The problem:
From the first line to the last, copy the listing exactly and omit the images.

○ ○ ○ ○ ○

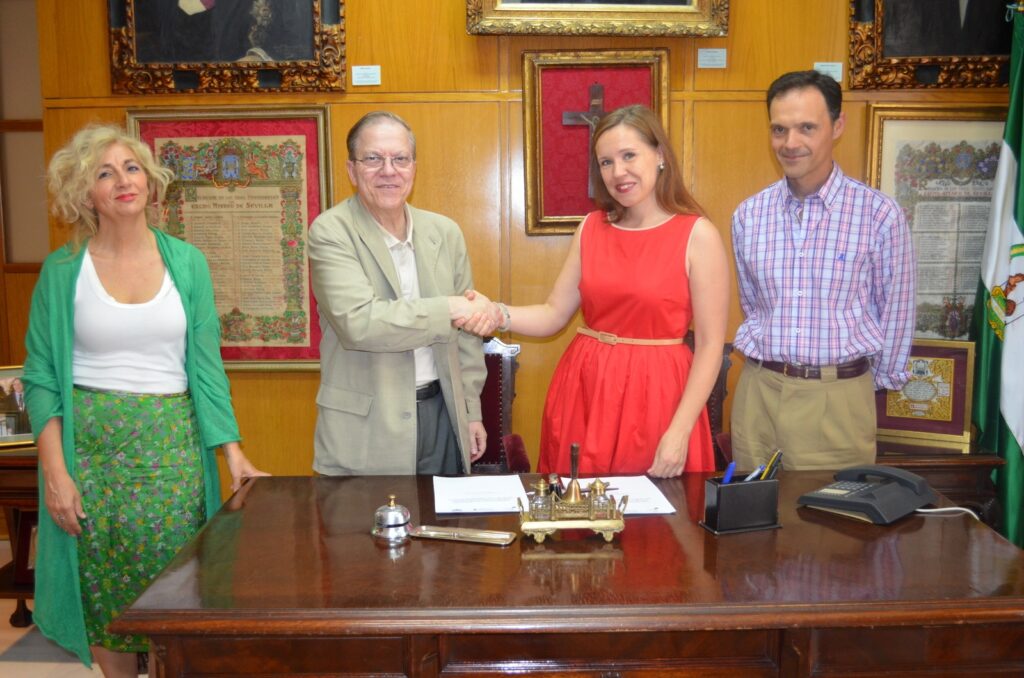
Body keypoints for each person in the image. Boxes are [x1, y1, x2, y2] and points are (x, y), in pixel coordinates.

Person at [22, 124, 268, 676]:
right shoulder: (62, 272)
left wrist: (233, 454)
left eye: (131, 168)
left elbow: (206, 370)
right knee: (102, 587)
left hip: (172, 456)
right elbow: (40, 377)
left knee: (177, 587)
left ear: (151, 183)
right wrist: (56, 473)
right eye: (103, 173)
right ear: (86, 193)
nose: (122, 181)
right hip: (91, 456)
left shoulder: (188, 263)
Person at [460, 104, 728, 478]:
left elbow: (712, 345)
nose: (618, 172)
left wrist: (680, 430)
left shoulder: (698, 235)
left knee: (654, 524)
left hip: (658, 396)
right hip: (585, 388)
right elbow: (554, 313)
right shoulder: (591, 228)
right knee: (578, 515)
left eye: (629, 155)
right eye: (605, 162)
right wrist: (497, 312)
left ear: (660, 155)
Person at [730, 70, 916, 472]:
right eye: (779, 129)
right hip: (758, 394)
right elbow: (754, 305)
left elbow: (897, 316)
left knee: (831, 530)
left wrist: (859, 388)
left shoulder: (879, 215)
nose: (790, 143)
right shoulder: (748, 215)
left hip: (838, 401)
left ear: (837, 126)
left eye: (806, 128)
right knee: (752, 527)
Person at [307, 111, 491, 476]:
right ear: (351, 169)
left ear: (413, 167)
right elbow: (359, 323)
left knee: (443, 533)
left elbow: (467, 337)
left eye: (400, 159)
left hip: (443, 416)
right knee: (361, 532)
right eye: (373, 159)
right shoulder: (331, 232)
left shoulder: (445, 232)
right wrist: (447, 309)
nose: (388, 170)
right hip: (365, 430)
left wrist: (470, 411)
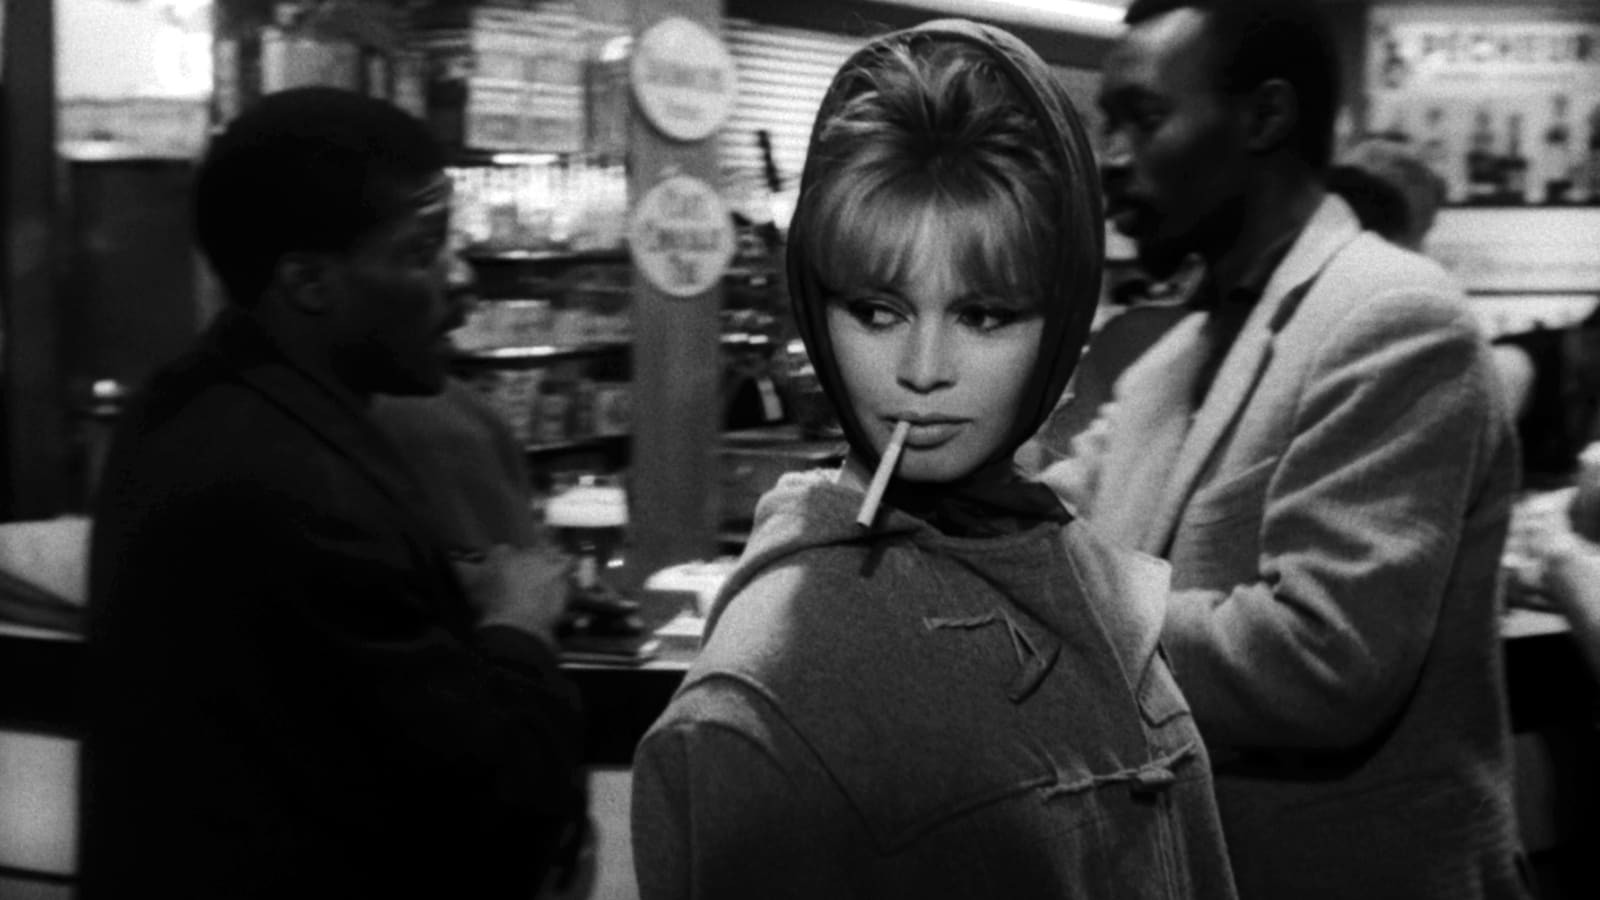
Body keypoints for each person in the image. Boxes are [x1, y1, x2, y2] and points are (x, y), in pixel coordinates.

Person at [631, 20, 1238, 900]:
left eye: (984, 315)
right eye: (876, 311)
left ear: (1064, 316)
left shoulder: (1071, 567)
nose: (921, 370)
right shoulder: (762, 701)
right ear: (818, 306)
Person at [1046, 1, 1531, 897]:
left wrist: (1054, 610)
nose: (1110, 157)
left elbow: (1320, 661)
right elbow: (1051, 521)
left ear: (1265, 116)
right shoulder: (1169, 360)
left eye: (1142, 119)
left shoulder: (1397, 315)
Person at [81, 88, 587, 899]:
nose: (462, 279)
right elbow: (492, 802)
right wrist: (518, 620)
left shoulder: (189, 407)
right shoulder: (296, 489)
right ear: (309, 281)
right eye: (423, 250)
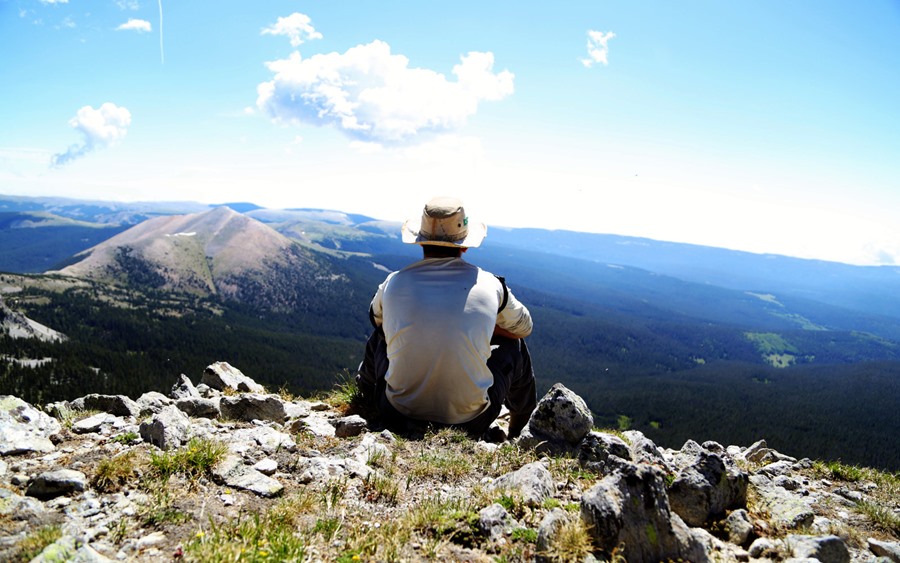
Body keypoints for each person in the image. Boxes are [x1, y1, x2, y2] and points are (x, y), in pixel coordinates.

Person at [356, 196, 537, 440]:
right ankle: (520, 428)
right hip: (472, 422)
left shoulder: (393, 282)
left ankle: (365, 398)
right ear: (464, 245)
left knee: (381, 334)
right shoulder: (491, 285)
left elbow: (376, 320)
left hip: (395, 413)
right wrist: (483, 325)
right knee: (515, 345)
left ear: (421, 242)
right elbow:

○ ○ ○ ○ ○

Solution to this task:
Body keypoints for each person in the image. Boxes are [x1, y1, x2, y2] and points are (x, y), in pixel coordinates.

Person at [22, 124, 268, 676]:
right shoulder: (62, 272)
left wrist: (233, 454)
left eye: (131, 168)
left elbow: (206, 370)
right knee: (102, 587)
left hip: (172, 456)
right elbow: (40, 377)
left knee: (177, 587)
left ear: (151, 183)
right wrist: (56, 473)
right eye: (103, 173)
right ear: (86, 193)
nose: (122, 181)
right hip: (91, 456)
left shoulder: (188, 263)
Person at [460, 104, 728, 478]:
left elbow: (712, 345)
nose: (618, 172)
left wrist: (680, 430)
left shoulder: (698, 235)
left knee: (654, 524)
left hip: (658, 396)
right hip: (585, 388)
right elbow: (554, 313)
right shoulder: (591, 228)
right knee: (578, 515)
left eye: (629, 155)
right eye: (605, 162)
right wrist: (497, 312)
left ear: (660, 155)
Person at [730, 70, 916, 472]:
right eye: (779, 129)
right hip: (758, 394)
right elbow: (754, 305)
left elbow: (897, 316)
left knee: (831, 530)
left wrist: (859, 388)
left shoulder: (879, 215)
nose: (790, 143)
right shoulder: (748, 215)
left hip: (838, 401)
left ear: (837, 126)
left eye: (806, 128)
right knee: (752, 527)
Person at [307, 111, 491, 476]:
right ear: (351, 169)
left ear: (413, 167)
right elbow: (359, 323)
left knee: (443, 533)
left elbow: (467, 337)
left eye: (400, 159)
left hip: (443, 416)
right knee: (361, 532)
right eye: (373, 159)
right shoulder: (331, 232)
left shoulder: (445, 232)
right wrist: (447, 309)
nose: (388, 170)
right hip: (365, 430)
left wrist: (470, 411)
Body keypoints for each person in the image. Boxes are [x1, y1, x2, y2] and points are (x, y), in pixel coordinates.

Person at [631, 20, 1238, 900]:
left eye: (984, 315)
right eye: (876, 311)
left ear: (1064, 316)
left shoulder: (1071, 567)
nose: (921, 370)
right shoulder: (762, 701)
right ear: (818, 306)
Person at [1046, 1, 1531, 897]:
left wrist: (1054, 610)
nose: (1110, 157)
left elbow: (1320, 661)
right elbow: (1051, 521)
left ear: (1265, 116)
right shoulder: (1169, 360)
left eye: (1142, 119)
left shoulder: (1397, 315)
Person at [81, 88, 587, 899]:
nose: (462, 279)
right elbow: (492, 802)
right wrist: (518, 620)
left shoulder: (189, 407)
right shoulder: (296, 489)
right ear: (309, 281)
right eye: (423, 250)
Body keypoints for each person in the image. Boxes are [x1, y1, x2, y2] and points are (x, y), in pixel coordinates.

Person at [356, 196, 537, 440]:
right ankle: (520, 428)
right hip: (472, 422)
left shoulder: (393, 282)
left ankle: (365, 398)
right ear: (464, 245)
left knee: (381, 334)
right shoulder: (491, 285)
left elbow: (376, 320)
left hip: (395, 413)
right wrist: (483, 325)
right knee: (515, 345)
left ear: (421, 242)
right elbow:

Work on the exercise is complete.